Non solo la protagonista è in fase di “ambientazione” (spigolosa, ruvida, diffidente), ma anche la scrittura dell’autrice è meno sicura e decisa rispetto alle ultime indagini. Sempre di Sicilia si parla e sempre la magica Catania viene da subito inserita tra i personaggi della storia.
Un’indagine facile e un libro piacevole che aggiunge dettagli alla sua protagonista che abbiamo imparato ad amare e leggere negli anni.
Se non avete mai letto niente del vicequestore potete iniziare da questo, per apprezzarla e amarla per poi proseguire con tutte le sue indagini, sempre più impegnative e per qualche motivo legate da un filo conduttore: trovare l’ultimo ricercato e colpevole dell’attentato che è costato la vita al padre davanti ai suoi occhi di bambina.

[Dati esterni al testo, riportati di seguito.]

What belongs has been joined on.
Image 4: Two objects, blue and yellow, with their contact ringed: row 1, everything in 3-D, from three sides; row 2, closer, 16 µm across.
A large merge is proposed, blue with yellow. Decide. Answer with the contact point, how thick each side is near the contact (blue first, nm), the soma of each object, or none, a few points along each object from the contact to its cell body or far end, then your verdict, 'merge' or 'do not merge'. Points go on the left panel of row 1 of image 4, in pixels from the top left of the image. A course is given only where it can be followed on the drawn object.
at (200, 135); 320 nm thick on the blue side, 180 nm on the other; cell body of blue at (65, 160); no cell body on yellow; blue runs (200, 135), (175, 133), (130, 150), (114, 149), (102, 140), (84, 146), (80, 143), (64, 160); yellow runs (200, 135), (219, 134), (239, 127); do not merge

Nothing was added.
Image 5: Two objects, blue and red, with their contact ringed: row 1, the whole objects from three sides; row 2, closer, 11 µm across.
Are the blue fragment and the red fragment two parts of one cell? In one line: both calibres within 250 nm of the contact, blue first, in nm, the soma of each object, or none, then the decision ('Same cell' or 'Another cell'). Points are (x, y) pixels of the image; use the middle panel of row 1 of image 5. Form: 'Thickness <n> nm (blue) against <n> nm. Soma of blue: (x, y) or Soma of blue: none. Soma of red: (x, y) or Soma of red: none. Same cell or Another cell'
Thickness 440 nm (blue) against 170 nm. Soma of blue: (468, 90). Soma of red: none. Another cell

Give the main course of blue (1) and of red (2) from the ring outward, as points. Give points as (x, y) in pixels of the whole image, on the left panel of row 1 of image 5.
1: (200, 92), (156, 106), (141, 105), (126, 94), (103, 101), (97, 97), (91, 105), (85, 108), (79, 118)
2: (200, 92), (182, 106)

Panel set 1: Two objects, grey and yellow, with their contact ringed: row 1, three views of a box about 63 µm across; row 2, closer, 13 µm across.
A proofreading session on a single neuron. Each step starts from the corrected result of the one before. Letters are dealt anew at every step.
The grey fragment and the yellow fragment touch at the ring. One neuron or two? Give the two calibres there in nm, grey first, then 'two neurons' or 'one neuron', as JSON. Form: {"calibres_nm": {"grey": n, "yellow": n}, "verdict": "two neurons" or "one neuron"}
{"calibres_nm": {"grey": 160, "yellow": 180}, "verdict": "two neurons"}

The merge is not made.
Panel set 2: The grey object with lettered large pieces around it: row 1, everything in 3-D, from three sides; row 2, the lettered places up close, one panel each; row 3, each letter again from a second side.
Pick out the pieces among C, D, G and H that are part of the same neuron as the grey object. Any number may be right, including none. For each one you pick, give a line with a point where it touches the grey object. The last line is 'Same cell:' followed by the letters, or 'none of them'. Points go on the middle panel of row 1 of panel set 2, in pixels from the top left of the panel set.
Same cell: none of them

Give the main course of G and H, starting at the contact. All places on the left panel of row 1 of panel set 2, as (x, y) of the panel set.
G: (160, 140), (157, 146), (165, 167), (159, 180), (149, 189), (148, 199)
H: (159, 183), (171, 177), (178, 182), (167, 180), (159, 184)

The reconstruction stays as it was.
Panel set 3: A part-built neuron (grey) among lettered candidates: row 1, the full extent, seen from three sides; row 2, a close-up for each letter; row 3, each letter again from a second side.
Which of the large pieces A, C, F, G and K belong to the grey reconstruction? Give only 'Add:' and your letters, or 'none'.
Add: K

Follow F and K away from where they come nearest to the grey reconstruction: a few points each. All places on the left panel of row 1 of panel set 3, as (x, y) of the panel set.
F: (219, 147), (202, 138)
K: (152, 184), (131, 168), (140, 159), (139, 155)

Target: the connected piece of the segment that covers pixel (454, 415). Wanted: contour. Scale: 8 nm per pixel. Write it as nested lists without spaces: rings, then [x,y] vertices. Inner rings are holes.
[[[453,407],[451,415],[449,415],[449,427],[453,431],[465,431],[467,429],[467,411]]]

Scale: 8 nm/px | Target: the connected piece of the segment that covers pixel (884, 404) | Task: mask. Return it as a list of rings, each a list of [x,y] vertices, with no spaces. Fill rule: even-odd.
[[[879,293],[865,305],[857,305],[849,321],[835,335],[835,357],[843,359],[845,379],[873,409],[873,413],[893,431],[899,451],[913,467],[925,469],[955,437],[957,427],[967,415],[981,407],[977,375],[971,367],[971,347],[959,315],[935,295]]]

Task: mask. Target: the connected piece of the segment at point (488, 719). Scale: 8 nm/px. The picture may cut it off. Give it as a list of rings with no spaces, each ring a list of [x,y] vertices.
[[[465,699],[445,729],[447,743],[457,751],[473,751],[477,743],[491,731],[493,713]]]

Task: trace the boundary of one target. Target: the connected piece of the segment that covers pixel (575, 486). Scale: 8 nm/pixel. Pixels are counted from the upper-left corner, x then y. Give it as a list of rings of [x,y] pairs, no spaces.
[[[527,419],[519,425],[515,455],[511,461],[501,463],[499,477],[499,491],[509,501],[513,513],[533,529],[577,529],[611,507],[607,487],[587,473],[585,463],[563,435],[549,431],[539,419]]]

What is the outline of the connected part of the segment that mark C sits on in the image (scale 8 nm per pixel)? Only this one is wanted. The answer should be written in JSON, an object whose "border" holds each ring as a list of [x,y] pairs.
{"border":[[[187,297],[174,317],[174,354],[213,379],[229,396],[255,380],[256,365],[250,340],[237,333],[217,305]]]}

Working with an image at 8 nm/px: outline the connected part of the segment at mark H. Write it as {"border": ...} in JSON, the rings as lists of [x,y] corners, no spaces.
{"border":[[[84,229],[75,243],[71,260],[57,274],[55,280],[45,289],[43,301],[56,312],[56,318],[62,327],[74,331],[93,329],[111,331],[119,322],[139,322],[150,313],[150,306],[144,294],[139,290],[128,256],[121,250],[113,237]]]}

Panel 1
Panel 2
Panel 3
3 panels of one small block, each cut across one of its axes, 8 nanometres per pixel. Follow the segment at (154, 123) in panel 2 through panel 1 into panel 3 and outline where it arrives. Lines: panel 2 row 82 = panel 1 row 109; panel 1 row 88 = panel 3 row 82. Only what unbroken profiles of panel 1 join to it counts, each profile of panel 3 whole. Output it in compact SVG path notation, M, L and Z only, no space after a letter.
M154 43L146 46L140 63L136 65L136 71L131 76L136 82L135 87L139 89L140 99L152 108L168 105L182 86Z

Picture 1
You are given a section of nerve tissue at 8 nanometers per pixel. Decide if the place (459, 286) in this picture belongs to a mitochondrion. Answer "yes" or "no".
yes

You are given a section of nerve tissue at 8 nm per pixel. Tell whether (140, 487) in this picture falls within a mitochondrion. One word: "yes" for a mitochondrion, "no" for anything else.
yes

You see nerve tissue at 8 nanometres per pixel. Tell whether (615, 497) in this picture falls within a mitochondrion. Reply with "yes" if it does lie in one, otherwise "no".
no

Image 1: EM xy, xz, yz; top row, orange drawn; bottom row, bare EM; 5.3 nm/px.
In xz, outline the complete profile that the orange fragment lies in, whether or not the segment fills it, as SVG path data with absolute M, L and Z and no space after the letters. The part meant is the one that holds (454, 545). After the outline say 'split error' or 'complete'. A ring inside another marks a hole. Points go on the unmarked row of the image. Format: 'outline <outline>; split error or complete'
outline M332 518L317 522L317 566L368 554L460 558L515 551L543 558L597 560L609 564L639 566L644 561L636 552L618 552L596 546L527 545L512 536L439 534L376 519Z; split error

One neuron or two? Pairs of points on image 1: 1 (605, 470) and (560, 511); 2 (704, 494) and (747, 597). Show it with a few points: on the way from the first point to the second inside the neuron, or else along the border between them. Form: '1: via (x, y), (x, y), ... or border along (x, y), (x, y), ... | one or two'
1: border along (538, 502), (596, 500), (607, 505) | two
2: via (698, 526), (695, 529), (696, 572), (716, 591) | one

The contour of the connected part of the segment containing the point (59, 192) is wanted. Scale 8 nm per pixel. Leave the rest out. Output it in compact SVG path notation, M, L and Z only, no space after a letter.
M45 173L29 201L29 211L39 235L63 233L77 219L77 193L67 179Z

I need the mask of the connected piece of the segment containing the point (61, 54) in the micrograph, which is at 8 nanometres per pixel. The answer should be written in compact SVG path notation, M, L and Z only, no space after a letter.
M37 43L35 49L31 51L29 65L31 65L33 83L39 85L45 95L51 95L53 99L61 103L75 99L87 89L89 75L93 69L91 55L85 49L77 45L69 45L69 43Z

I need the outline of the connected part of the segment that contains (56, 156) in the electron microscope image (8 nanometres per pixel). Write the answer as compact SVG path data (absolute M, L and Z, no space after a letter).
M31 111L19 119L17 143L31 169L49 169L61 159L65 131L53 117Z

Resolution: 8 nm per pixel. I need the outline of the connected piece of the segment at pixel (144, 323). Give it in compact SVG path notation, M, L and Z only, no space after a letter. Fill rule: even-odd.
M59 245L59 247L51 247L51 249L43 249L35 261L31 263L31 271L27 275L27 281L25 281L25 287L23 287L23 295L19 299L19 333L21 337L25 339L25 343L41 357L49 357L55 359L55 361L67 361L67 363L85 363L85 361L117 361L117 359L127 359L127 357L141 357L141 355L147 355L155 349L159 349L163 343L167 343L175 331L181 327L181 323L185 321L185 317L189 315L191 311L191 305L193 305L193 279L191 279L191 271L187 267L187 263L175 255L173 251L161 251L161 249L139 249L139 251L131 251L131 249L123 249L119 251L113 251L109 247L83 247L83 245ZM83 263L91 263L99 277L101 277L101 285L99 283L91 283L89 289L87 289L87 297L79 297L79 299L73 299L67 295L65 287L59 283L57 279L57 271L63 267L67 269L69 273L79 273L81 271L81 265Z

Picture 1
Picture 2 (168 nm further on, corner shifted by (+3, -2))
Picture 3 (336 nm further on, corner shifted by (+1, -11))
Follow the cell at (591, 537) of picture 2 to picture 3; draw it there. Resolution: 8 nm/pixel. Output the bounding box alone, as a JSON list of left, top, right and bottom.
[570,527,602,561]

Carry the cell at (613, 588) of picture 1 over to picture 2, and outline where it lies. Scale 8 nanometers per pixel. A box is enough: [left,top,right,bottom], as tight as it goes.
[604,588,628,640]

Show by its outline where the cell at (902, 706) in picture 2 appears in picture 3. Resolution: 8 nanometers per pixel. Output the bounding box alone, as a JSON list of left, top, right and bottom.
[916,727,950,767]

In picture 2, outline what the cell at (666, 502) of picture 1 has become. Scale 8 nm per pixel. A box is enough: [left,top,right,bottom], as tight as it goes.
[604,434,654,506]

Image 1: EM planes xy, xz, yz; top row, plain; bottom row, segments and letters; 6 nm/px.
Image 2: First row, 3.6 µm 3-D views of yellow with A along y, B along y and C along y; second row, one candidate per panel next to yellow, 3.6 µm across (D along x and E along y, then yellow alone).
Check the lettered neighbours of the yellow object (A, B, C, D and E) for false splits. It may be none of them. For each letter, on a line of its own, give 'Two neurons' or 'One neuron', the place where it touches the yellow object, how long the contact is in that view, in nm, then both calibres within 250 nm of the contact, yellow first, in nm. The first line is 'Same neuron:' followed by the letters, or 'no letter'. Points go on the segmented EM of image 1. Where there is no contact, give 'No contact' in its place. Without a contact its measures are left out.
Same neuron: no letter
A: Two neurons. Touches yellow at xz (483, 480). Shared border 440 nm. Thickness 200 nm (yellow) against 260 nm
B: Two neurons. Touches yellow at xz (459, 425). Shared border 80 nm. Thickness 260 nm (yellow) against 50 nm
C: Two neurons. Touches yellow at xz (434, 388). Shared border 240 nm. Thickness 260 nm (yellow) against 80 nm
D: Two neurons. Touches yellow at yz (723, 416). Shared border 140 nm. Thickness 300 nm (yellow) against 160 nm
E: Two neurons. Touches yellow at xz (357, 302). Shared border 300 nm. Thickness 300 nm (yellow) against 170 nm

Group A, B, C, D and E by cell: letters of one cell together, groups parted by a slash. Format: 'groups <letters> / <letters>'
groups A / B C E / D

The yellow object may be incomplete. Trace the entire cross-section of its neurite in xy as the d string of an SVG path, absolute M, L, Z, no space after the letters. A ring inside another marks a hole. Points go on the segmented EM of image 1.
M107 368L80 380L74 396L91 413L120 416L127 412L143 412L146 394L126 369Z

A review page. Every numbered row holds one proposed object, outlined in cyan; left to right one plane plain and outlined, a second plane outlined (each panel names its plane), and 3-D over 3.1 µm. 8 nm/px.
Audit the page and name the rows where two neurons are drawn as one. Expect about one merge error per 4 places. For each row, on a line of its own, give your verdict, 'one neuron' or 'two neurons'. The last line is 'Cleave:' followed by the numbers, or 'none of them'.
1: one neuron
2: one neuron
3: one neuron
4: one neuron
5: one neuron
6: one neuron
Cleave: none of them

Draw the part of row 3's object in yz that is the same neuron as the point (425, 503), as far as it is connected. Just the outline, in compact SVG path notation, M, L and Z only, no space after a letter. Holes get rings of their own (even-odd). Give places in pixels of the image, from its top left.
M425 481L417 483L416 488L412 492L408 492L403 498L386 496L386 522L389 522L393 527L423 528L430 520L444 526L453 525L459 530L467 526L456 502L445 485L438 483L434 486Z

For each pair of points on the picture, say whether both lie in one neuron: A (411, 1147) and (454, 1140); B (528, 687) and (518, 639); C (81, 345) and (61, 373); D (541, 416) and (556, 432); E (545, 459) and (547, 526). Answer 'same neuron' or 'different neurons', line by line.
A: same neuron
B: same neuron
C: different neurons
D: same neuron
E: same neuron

Non vi pentirete mai di aver iniziato ad amare questa saga, che miscela sempre astuzia, istinto, la descrizione di un territorio spesso colluso con la mafia, ma anche tanta leggerezza perché i personaggi di Cristina Cassar Scalia sanno far sorride e passare qualche ora viaggiando per una Sicilia bella, piena di luce e buon cibo, dove le persone sanno stare insieme e fare famiglia anche se non ci sono legami di sangue. Imparerete soprattutto tanto sul cinema.